Top of GIVEN PASSAGE

Monday, August 27, 2012

THE MEMORY IS A BLESSING

We lost a friend and comrade in arms this past weekend. The loss is very great.
Rafael Moshe passed away on shabbes.

I first remember meeting him at a pro-Israel demonstration in front of city hall several years ago. He and his wife and daughter were there, along with about fifty of us, facing a huge mob of pro-Palestinians screaming hate and threatening to kill us all. Which, unfortunately, is what the discourse more often than not has been like in this most liberal of métropoles.
All three of them were at numerous subsequent events where we found ourselves outnumbered by the hate-spewing wanna-be revolutionaries.
As you can imagine, that’s a basis for a profound bond.

Over the years we discussed Torah, Talmud, Rock and Roll, chemistry, potheads, politics, seedy dives, Kabbalah, the yetzias mitzrayim, the shir ha shirim asher li Shlomo, tattoos, zesty Philippinas, Palawan, laws, betelnut, and Cuban cigars.
That’s just a small sampling, there was more, much more.
Irreplaceable discussions, good cheer.
Plus drinks and curry.

Many of our conversations took place at demonstrations.
Remarkably, when a mob of venomous Berkeleyites and other front-men for the sitra achra are screaming their hatred of Jews, you find yourself tuning them and their voices out, and achieving clarity of focus. Moments such as that are to be cherished.

One time he, another friend, and myself, went off to a cigar-bar afterwards.
The next morning I got an e-mail from his eyshes chayil informing me that she had “dropped him off clean and pressed”, and that I had returned him “smelling like the men’s room at Grand Central Station”.

Bottom of GIVEN PASSAGE
Top of MATERIAL SHOWN

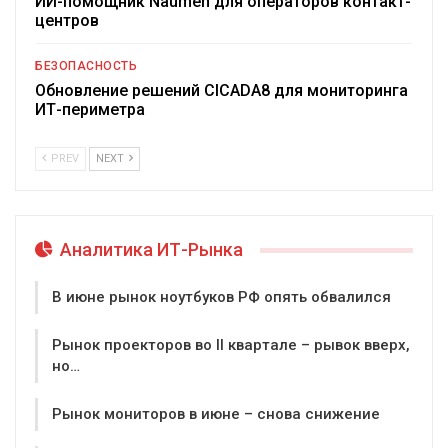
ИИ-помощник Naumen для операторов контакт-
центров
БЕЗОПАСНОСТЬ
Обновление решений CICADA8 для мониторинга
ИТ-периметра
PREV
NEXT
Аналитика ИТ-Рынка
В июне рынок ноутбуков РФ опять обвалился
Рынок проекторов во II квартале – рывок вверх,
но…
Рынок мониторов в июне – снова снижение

Bottom of MATERIAL SHOWN
Top of MATERIAL SHOWN

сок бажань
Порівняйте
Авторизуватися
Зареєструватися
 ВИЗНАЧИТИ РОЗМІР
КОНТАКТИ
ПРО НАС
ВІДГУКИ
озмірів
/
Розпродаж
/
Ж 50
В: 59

Bottom of MATERIAL SHOWN
Top of MATERIAL SHOWN

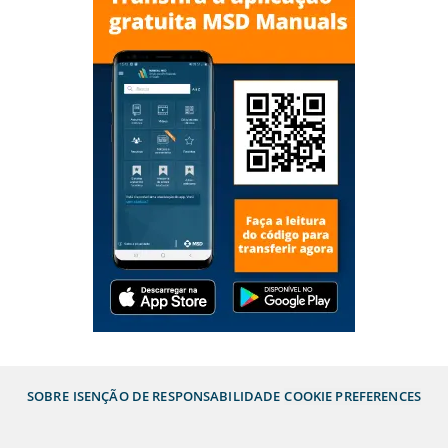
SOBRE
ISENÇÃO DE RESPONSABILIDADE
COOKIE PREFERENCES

Bottom of MATERIAL SHOWN

* **REQUIRED ACTIONS**
A - Answer these from the memorial post about Rafael Moshe:
(i) Where does the writer first remember meeting him?
(ii) About how many people stood with him and his family against the mob at that first event?
(iii) Where did he, another friend, and the writer go after one demonstration?
B - Extend the memorial post about Rafael Moshe past its final sentence.

* **TASK RESULTS**
A -
(i) At a pro-Israel demonstration in front of city hall, several years ago.
(ii) About fifty.
(iii) To a cigar-bar.

B -
That was a long time ago.
I’ll have to ask her sometime how she knew about the peculiar perfume of that environ, but it won’t be for a while.
Best wait until we can smile again.

I remember him as having an exceptionally keen mind, before the crippling pain and the medication became dominant factors in his life. Both of those things narrow the mind's horizon. But even then, when there was a need, he could draft a darn fine piece of text.
Passovers were more than just a recounting of the escape from a horrid place, they were a celebration.
It wasn’t his family minhag but entirely accidental coincidence that every year someone would fall asleep on the lawn during sukkos.
Booths mean Slivovitz. I hadn’t known that before.


"I dropped him off clean and pressed, you returned him smelling like the men’s room at Grand Central!"

A flexible mind, and a traveler to strange and wonderful places.
With a devilish grin as he waited for the penny to drop.

Also, one or two “rule-circumventing” incidents...
For a good cause; no details will be provided.

Farewell, Rafael Moshe, we’ll miss you.
Say ‘hi’ to Dan for us.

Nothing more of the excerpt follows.